╭─ Data extract

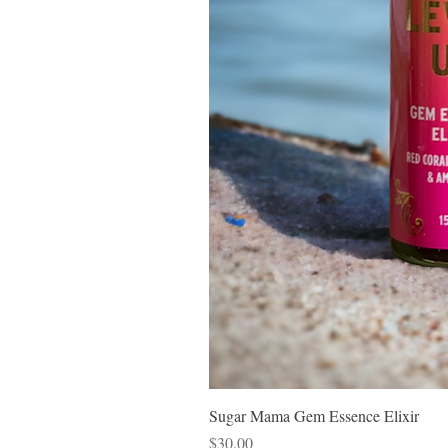
Sugar Mama Gem Essence Elixir
Price
$30.00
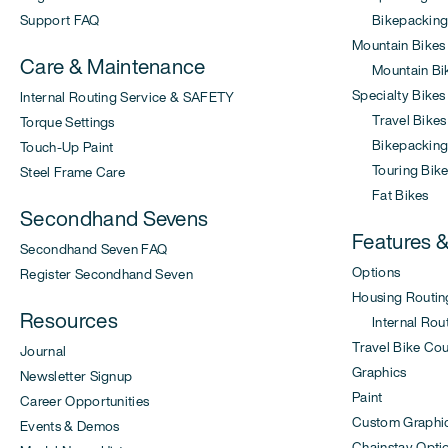
Support FAQ
Bikepacking
Mountain Bikes
Care & Maintenance
Mountain Bi
Specialty Bikes
Internal Routing Service & SAFETY
Travel Bikes
Torque Settings
Bikepacking 
Touch-Up Paint
Touring Bike
Steel Frame Care
Fat Bikes
Secondhand Sevens
Features 
Secondhand Seven FAQ
Options
Register Secondhand Seven
Housing Routin
Resources
Internal Rout
Travel Bike Co
Journal
Graphics
Newsletter Signup
Paint
Career Opportunities
Custom Graphi
Events & Demos
Chainstay Opti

╰─

• [Exercise]
Copy the records above exactly. The pictures are not part of the copy.

• [Task answer]
Sugar Mama Gem Essence Elixir
Price
$30.00
Support FAQ
Bikepacking
Mountain Bikes
Care & Maintenance
Mountain Bi
Specialty Bikes
Internal Routing Service & SAFETY
Travel Bikes
Torque Settings
Bikepacking 
Touch-Up Paint
Touring Bike
Steel Frame Care
Fat Bikes
Secondhand Sevens
Features 
Secondhand Seven FAQ
Options
Register Secondhand Seven
Housing Routin
Resources
Internal Rout
Travel Bike Co
Journal
Graphics
Newsletter Signup
Paint
Career Opportunities
Custom Graphi
Events & Demos
Chainstay Opti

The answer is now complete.